The Fed doesn’t influence mortgage rates as directly as credit card rates or deposit yields, but both borrowing costs tend to follow the same trends. Case in point: The benchmark for the 30-year fixed rate — the 10-year Treasury yield — has been holding among the highest levels in over a decade, as inflation stays hot, growth remains resilient and interest rates stay high. That key rate is expected to hit 3.96 percent by June 2025, according to the average forecast among the nation’s top economists.

Mortgage rates have been stubbornly stuck above 7 percent since February, and they’ve been above 6 percent since the fall of 2022 after not previously reaching levels that high since 2008, according to Bankrate’s historic mortgage rate data.

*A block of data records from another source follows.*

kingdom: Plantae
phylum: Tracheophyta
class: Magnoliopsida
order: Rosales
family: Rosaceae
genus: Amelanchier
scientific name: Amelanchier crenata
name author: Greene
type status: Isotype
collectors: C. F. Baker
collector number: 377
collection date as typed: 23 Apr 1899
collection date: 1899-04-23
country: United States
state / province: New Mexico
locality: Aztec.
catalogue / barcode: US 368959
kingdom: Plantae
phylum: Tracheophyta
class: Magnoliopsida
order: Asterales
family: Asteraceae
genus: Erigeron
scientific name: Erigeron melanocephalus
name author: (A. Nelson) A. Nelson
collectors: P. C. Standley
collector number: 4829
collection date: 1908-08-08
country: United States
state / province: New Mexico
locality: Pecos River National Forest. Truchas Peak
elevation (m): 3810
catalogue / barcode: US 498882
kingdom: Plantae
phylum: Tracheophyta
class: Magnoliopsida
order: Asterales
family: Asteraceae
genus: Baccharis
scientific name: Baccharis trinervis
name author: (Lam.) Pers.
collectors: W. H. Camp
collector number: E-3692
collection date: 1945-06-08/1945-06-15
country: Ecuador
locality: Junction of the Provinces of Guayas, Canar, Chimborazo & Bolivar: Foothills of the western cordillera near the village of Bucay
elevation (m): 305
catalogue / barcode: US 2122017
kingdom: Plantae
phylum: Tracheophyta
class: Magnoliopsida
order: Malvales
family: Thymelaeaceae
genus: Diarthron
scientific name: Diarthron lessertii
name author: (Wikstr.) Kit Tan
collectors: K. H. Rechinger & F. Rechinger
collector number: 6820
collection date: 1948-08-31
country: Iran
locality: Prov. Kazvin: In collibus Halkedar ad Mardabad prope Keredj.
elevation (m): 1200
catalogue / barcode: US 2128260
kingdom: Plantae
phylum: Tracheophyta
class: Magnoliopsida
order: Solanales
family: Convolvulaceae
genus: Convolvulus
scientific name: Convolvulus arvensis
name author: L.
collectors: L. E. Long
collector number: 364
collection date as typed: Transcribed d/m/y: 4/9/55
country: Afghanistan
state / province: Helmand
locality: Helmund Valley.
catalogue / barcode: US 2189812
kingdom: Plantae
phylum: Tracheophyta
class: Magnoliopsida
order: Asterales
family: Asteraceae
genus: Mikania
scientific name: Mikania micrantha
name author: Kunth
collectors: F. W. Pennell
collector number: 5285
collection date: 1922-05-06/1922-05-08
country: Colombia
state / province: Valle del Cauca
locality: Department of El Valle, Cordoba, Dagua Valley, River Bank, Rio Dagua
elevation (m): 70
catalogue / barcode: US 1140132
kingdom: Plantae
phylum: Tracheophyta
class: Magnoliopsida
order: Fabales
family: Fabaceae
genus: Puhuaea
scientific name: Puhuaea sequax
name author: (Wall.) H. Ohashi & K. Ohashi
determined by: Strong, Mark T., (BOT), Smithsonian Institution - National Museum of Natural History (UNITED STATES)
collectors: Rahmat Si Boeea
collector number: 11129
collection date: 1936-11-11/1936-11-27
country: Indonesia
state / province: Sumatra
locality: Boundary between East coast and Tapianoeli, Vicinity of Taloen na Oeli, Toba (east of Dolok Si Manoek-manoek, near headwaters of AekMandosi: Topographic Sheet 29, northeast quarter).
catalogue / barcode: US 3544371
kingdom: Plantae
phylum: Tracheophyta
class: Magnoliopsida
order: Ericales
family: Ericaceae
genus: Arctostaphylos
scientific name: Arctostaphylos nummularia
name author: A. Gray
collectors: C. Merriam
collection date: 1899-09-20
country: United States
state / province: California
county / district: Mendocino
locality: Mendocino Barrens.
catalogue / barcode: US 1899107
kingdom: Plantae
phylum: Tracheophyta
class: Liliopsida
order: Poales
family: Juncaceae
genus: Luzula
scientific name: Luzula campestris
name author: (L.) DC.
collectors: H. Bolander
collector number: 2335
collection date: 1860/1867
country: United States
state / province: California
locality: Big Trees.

While the Federal Reserve does not directly impact mortgage rates, longer-term rates including mortgage rates do price in the expected path of future Fed rate moves. Once the Fed kicks off a rate cutting cycle, we do expect that mortgage rates will move somewhat lower. However, we expect that this cutting cycle will be relatively brief, and if markets agree with that expectation, long-term rates will not drop that far.
— Mike Fratantoni, Chief Economist at the Mortgage Bankers Association

Persistent inflation and the Fed's commitment to maintaining higher rates for an extended period are expected to keep mortgage rates elevated and within a narrow range in the near term.
— Odeta Kushi, Deputy Chief Economist at First American Financial Corporation

The Second-Quarter 2024 Bankrate Economic Indicator Survey of economists was conducted Dec. 11-18. Survey requests were emailed to economists nationwide, and responses were submitted voluntarily online. Responding were: Mike Fratantoni, chief economist, Mortgage Bankers Association; Odeta Kushi, deputy chief economist, First American Financial Corporation; Yelena Maleyev, senior economist, KPMG US; Gregory Daco, chief economist, EY; Scott Anderson, chief U.S. economist, BMO; Dante DeAntonio, senior director, Moody’s Analytics; Lawrence Yun, chief economist, National Association of Realtors; Bernard Markstein, president and chief economist, Markstein Advisors; Robert Frick, corporate economist, Navy Federal Credit Union; Bill Dunkelberg, chief economist, NFIB; Joseph Mayans, director of U.S. economics, Experian; Mike Englund, chief economist, Action Economics; Brian Coulton, chief economist, Fitch Ratings; John E. Silvia, founder, Dynamic Economic Strategy; Tuan Nguyen, economist, RSM; Ryan Sweet, chief U.S. economist, Oxford Economics; and Patrick Horan, Research Fellow, Mercatus Center at George Mason University.